Segment Start: Entries shown

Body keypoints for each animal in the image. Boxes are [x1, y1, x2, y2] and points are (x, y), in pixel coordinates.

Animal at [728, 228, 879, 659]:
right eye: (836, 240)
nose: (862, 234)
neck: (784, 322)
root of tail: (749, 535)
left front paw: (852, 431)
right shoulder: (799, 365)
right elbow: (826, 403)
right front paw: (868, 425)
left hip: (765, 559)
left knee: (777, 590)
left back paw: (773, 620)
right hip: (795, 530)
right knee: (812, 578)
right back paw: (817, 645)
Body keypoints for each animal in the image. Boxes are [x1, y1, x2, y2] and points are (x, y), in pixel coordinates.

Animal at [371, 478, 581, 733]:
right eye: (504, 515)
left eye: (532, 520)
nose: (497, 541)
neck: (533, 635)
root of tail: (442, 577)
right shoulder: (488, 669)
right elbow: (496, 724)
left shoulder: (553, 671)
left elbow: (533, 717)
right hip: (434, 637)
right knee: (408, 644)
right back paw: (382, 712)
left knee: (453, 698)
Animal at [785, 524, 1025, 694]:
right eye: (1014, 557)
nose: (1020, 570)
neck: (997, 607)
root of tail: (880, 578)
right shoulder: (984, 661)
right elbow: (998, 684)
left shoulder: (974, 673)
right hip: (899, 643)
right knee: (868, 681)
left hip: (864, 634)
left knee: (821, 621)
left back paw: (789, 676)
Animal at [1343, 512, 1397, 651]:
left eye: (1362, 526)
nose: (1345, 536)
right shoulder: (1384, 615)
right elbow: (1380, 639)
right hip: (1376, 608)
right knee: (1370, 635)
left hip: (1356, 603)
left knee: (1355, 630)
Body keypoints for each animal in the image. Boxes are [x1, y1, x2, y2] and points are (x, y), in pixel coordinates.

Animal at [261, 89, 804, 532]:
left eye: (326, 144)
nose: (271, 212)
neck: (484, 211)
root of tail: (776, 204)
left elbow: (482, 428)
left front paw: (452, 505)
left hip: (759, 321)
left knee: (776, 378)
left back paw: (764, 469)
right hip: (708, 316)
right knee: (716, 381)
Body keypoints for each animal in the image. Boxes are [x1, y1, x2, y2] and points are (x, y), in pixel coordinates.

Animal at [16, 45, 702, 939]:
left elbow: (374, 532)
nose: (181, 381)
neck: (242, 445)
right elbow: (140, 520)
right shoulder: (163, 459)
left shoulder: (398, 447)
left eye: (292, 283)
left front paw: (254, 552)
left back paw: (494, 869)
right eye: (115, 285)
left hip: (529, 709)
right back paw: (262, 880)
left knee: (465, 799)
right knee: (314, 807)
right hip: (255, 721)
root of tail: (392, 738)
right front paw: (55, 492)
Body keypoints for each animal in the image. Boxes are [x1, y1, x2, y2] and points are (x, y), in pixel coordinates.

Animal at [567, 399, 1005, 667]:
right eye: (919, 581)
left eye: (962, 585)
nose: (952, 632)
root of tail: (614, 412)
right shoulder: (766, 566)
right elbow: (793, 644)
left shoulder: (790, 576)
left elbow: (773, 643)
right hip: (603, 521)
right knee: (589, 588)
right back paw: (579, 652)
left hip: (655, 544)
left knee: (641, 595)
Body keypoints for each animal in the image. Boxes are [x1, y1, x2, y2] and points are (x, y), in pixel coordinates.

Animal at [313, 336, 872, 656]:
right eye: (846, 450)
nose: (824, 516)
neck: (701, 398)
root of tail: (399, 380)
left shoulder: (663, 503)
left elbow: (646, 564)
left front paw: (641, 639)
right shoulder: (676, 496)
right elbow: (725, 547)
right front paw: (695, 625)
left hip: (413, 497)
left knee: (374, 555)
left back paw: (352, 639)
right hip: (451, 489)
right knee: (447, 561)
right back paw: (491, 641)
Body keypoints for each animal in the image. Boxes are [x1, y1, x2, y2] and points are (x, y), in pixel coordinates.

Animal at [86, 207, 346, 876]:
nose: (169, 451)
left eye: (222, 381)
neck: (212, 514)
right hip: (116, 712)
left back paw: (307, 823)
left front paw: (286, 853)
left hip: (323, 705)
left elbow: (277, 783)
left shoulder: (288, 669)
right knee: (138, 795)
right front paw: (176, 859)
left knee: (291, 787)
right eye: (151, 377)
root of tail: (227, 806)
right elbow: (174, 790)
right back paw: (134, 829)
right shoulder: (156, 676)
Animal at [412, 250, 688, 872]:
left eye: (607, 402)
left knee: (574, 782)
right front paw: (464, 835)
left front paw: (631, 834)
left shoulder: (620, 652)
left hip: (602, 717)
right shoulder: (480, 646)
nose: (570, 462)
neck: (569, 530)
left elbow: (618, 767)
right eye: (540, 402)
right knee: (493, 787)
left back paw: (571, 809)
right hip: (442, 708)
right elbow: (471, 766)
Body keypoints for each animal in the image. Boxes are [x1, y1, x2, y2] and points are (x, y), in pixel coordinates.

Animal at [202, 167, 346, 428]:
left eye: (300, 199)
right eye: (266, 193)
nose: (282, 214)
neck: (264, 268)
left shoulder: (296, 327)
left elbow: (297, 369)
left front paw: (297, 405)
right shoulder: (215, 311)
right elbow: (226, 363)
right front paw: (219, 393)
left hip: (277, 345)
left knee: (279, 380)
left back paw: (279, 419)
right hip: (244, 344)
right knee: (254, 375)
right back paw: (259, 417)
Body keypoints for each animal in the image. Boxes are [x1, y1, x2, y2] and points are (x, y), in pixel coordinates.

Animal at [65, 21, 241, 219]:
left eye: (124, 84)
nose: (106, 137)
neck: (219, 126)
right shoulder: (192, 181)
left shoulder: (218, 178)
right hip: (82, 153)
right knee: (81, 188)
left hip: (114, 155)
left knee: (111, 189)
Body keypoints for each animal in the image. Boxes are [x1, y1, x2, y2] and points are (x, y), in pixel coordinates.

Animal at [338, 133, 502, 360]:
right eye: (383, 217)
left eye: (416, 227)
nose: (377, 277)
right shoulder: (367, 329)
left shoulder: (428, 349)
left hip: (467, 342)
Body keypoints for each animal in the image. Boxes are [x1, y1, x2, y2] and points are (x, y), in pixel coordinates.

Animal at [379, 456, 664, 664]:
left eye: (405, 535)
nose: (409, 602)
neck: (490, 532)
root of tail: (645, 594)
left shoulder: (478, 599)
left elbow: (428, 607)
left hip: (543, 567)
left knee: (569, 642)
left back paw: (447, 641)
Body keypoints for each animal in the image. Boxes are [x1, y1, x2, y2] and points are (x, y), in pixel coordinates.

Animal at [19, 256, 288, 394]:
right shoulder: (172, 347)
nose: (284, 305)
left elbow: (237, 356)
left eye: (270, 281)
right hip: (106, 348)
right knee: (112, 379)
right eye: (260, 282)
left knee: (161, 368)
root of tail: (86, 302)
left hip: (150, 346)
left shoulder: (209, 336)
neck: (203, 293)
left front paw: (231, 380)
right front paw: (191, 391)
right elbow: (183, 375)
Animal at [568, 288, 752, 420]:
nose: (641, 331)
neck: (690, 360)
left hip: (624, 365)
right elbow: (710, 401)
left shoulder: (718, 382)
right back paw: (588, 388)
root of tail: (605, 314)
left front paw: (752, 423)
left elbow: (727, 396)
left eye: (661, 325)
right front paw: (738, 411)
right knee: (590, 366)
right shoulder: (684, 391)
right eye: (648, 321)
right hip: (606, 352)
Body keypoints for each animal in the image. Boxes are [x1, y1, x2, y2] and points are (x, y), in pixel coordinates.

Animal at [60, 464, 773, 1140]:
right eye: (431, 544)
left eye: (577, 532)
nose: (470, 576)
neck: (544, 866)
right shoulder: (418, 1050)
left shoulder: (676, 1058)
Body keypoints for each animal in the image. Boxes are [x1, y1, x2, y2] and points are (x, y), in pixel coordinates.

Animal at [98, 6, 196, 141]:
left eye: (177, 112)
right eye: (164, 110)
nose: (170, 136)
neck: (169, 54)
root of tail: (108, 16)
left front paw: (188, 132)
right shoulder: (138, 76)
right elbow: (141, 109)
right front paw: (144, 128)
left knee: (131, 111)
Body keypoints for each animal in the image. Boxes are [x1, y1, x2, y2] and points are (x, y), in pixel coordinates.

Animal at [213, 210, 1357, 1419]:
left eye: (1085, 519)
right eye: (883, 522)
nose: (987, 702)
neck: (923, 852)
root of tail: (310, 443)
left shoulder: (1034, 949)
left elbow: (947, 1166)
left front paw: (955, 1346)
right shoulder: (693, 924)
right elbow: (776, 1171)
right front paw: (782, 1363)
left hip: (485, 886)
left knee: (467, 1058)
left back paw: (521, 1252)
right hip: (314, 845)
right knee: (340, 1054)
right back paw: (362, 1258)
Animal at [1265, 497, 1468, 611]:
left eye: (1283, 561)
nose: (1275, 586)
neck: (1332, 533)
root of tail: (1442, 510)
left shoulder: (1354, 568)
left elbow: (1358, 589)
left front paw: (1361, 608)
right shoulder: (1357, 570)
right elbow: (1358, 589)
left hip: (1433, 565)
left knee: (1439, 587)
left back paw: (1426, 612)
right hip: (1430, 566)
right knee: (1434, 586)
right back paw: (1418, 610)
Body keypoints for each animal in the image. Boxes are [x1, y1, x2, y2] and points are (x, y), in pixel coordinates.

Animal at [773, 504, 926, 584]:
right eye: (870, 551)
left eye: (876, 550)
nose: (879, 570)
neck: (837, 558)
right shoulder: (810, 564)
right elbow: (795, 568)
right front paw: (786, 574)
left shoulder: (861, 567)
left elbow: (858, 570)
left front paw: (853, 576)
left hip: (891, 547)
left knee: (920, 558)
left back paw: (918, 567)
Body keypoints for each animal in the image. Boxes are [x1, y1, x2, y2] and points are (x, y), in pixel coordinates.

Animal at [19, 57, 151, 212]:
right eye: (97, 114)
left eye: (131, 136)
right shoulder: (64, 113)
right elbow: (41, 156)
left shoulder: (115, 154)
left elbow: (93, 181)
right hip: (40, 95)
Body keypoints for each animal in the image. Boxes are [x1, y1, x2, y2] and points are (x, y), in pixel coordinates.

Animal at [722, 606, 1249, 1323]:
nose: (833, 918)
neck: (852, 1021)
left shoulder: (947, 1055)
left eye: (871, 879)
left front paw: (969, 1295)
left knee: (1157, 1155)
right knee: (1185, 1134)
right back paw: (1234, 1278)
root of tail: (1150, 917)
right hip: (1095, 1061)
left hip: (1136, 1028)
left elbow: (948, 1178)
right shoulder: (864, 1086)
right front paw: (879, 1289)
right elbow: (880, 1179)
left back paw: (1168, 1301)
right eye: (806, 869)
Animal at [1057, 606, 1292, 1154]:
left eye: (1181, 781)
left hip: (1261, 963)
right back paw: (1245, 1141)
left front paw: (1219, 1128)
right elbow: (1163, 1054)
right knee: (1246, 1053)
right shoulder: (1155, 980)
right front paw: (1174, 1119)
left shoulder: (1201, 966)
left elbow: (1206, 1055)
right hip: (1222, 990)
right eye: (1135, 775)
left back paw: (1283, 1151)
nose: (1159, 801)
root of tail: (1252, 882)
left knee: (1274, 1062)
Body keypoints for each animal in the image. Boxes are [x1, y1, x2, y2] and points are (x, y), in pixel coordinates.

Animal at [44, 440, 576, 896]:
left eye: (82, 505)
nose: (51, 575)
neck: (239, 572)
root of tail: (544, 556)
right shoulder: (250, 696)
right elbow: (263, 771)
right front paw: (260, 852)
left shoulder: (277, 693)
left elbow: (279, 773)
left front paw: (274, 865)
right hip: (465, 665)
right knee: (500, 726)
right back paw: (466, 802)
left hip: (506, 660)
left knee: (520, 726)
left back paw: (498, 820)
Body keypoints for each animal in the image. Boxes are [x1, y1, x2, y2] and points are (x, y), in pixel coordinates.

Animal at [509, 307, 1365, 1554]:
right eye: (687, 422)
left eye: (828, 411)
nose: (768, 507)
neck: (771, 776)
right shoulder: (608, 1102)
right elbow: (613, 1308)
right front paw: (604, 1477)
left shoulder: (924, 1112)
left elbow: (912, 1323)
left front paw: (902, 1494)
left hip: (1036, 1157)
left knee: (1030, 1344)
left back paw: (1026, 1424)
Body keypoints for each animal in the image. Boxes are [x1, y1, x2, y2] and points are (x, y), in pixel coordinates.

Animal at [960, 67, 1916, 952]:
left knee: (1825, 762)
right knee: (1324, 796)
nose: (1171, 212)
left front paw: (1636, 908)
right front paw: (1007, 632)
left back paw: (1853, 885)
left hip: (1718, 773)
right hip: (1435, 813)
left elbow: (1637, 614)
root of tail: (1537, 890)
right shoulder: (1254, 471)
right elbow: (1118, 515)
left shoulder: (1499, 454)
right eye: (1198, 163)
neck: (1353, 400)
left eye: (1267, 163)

Segment End: Entries shown

What to work on:
Only the lines from the one containing "right knee: (408, 644)" through the one containing "left front paw: (254, 552)" are to be retyped, both boundary lines included, with no other material.

Solution to this problem:
right knee: (408, 644)
right back paw: (382, 712)
left knee: (453, 698)
Animal at [785, 524, 1025, 694]:
right eye: (1014, 557)
nose: (1020, 570)
neck: (997, 607)
root of tail: (880, 578)
right shoulder: (984, 661)
right elbow: (998, 684)
left shoulder: (974, 673)
right hip: (899, 643)
right knee: (868, 681)
left hip: (864, 634)
left knee: (821, 621)
left back paw: (789, 676)
Animal at [1343, 512, 1397, 651]:
left eye: (1362, 526)
nose: (1345, 536)
right shoulder: (1384, 615)
right elbow: (1380, 639)
right hip: (1376, 608)
right knee: (1370, 635)
left hip: (1356, 603)
left knee: (1355, 630)
Body keypoints for each animal in the image. Boxes are [x1, y1, x2, y2] and points are (x, y), in pixel coordinates.

Animal at [261, 89, 804, 532]:
left eye: (326, 144)
nose: (271, 212)
neck: (484, 211)
root of tail: (776, 204)
left elbow: (482, 428)
left front paw: (452, 505)
left hip: (759, 321)
left knee: (776, 378)
left back paw: (764, 469)
right hip: (708, 316)
right knee: (716, 381)
Body keypoints for each animal in the image. Boxes are [x1, y1, x2, y2] and points are (x, y), in pixel coordinates.

Animal at [16, 45, 702, 939]:
left elbow: (374, 532)
nose: (181, 381)
neck: (242, 445)
right elbow: (140, 520)
right shoulder: (163, 459)
left shoulder: (398, 447)
left eye: (292, 283)
left front paw: (254, 552)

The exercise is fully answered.